Start of Block

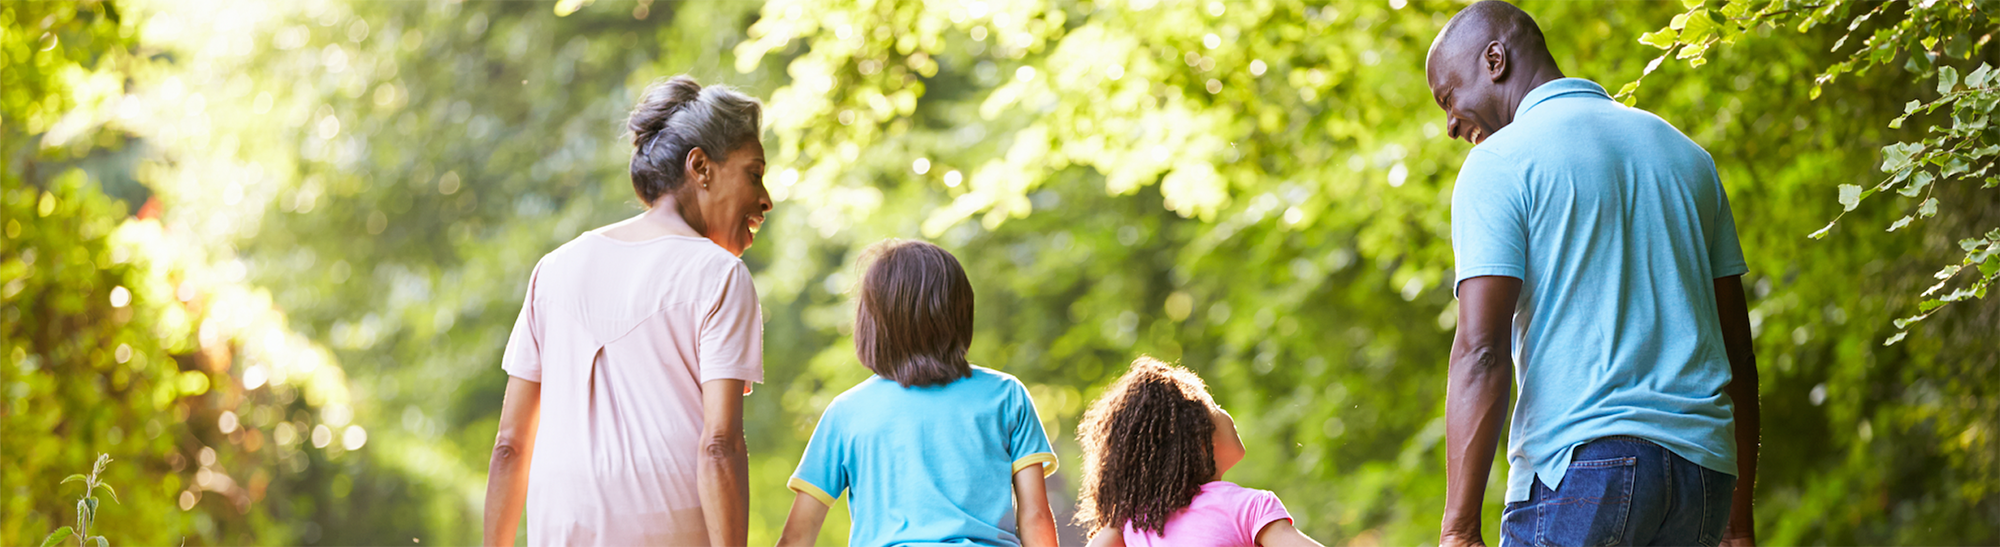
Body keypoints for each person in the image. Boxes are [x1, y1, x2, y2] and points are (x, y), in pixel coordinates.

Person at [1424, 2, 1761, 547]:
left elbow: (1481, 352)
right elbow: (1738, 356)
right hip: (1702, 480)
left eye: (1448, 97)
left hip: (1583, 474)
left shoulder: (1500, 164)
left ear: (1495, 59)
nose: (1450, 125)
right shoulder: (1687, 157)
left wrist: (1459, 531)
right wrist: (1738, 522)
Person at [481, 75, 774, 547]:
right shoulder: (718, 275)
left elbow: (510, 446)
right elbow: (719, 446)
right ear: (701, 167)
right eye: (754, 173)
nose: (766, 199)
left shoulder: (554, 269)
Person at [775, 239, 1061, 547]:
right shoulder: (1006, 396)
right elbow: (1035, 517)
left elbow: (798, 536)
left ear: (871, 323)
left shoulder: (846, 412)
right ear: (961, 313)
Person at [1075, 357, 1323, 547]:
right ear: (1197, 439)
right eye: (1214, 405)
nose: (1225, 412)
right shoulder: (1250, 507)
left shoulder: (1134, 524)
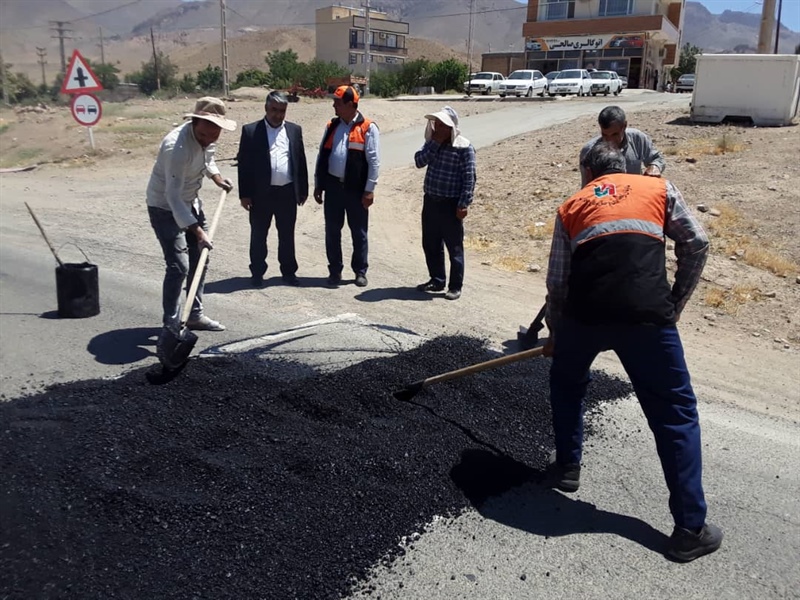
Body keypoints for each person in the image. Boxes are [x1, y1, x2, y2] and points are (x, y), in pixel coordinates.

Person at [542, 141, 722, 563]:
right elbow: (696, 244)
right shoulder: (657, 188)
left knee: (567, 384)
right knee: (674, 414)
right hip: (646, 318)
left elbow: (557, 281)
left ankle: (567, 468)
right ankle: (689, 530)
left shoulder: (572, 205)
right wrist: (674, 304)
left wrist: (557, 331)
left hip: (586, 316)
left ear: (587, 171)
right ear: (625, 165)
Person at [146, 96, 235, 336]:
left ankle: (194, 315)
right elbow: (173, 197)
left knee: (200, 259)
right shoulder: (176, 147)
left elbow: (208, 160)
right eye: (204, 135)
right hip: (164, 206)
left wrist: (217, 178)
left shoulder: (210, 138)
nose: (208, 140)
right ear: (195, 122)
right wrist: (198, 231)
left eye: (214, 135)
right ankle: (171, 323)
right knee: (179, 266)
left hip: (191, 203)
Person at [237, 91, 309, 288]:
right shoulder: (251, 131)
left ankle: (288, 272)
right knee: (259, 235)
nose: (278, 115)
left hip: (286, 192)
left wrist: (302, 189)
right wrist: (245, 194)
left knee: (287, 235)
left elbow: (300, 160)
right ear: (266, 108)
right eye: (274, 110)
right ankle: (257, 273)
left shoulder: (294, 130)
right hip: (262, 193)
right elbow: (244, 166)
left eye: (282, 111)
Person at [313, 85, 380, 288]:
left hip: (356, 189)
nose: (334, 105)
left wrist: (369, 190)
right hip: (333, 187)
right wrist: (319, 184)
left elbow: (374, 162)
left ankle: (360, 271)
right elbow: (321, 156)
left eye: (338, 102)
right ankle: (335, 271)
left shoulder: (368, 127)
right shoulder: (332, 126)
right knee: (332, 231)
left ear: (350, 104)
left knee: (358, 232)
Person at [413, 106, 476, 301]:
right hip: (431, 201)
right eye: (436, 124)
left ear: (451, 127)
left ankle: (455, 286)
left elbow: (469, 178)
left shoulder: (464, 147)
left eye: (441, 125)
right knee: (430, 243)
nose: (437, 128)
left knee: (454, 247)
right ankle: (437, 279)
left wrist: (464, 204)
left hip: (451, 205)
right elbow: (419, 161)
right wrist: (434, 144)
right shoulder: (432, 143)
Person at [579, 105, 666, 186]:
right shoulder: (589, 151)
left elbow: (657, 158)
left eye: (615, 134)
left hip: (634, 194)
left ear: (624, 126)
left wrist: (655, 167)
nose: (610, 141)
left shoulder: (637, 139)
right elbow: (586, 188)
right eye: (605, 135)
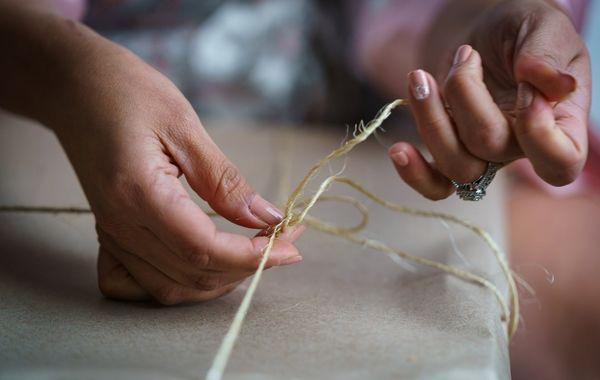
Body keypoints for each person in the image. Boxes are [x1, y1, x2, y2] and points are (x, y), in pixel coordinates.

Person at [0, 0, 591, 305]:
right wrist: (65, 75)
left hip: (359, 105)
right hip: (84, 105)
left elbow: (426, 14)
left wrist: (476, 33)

End of Block

▶ **PROBLEM REQUIREMENTS**
What you should return is the exact text of every line from the top of the entries through the line with "right eye: (754, 173)", pictures removed.

▶ **RESPONSE AREA**
Body keypoints for each person in the image. Boxes are [x1, y1, x2, y2] and points are (x, y), in pixel coordinates.

Person at [1424, 2, 1761, 547]:
left elbow: (1481, 352)
right elbow: (1738, 356)
right hip: (1702, 480)
left eye: (1448, 97)
left hip: (1583, 474)
left shoulder: (1500, 164)
left ear: (1495, 59)
nose: (1450, 125)
right shoulder: (1687, 157)
left wrist: (1459, 531)
right wrist: (1738, 522)
Person at [481, 75, 774, 547]:
right shoulder: (718, 275)
left elbow: (510, 446)
right elbow: (719, 446)
right ear: (701, 167)
right eye: (754, 173)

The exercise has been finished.